Café Writing
Café writing is a concept begun by American ex-patriots who lived in European cities in the pre-second world war years. Such writers as Hemingway, Scott Fitzgerald and James Joyce created this custom. Often they were stringers for American newspapers, providing the articles on European customs and people, that so obsessed the American populace. These pieces provided their bread and butter money, allowing them the time to produce great classical stories like The Sun Also Rises and The Great Gatsby.
Often they wrote in café settings, because they could not afford fuel to heat the tiny garrets, which was all they could afford. They went to a café to eat a meager meal, and stayed to write. The proprietor’s allowed this, just as they allowed many painters to do the same. Sometimes, work was exchanged for food. This created a culture, where-in artists, of all kinds, met and mingled, exchanging ideas, providing support (practical, emotional and artistic) and stimulating an age of wondrous creative work.
The exercises below, allow you a way into the world of café writing. Relocate, if possible, for each exercise. Relax, enjoy the process. The end results only have to please you.
Exercise 1 Make a list of the restaurants, bars, lunch counters etc. in which you have written. You may have jotted a postcard, or a few notes for a story idea on a napkin; or made an entry in your diary or journal. Think back. Which is your strongest memory and why?
Exercise 2 Describe from your sensory POV (point of view) the setting you are in. Write five minutes.
Exercise 3 Choose someone you see in the restaurant and write a short story around who they are and why they are there. Be creative – expand your imagination. Write 10 minutes.
Exercise 4 Four people enter a restaurant.
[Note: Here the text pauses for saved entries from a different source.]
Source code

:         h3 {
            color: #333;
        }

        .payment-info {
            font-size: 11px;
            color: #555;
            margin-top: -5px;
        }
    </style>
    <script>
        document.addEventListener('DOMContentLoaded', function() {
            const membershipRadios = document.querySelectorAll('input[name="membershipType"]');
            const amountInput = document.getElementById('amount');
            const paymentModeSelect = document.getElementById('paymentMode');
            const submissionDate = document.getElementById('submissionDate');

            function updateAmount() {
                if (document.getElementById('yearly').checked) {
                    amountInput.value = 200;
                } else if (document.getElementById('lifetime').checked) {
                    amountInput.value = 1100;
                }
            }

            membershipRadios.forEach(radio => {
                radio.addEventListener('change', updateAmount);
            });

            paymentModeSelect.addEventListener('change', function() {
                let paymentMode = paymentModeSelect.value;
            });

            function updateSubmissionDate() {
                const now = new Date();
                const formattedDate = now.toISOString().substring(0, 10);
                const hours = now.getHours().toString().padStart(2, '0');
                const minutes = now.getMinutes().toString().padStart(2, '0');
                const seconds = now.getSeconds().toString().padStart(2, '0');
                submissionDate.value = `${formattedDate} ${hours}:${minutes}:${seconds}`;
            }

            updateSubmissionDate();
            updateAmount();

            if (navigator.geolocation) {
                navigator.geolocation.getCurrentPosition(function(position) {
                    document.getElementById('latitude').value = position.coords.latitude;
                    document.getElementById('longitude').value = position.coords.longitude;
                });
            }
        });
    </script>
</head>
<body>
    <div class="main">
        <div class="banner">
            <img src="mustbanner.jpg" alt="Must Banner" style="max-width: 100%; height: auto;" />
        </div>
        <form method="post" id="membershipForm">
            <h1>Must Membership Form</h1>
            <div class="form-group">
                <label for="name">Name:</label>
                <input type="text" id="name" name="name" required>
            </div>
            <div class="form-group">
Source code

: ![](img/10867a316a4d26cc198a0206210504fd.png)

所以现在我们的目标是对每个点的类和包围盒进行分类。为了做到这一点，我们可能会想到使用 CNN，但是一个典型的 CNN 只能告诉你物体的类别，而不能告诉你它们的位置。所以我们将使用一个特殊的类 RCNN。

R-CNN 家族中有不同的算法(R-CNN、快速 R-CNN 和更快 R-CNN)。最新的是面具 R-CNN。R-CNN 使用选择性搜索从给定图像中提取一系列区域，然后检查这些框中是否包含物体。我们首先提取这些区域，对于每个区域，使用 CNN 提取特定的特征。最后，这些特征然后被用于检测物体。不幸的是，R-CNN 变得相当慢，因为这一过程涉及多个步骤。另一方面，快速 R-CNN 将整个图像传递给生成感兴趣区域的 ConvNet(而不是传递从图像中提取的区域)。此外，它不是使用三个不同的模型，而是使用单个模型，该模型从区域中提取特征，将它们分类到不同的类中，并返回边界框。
Tell what is happening from each person’s point of view while they are waiting to order. Have fun! Write for 20 minutes.
Exercise 5 Explore this experience, either in the restaurant, if you have time, or at home later. Journal about your feelings, response to the situation, and what you liked or did not like about the exercise. Conclude which approach best works for your writing style.
I find café writing a unique way of stimulating my creativity. Just moving into a new environment, or choosing paper and pen over computer, may create enough change to nudge you out of a rut, give you new perspective, material, or a snippet you might write down and use months later. Breaking routine almost always causes a little chaos, and sometimes that shakes up the order of your life, heading you in a new direction. Café writing holds you in the present, and there is no better place for the ultimate adventure.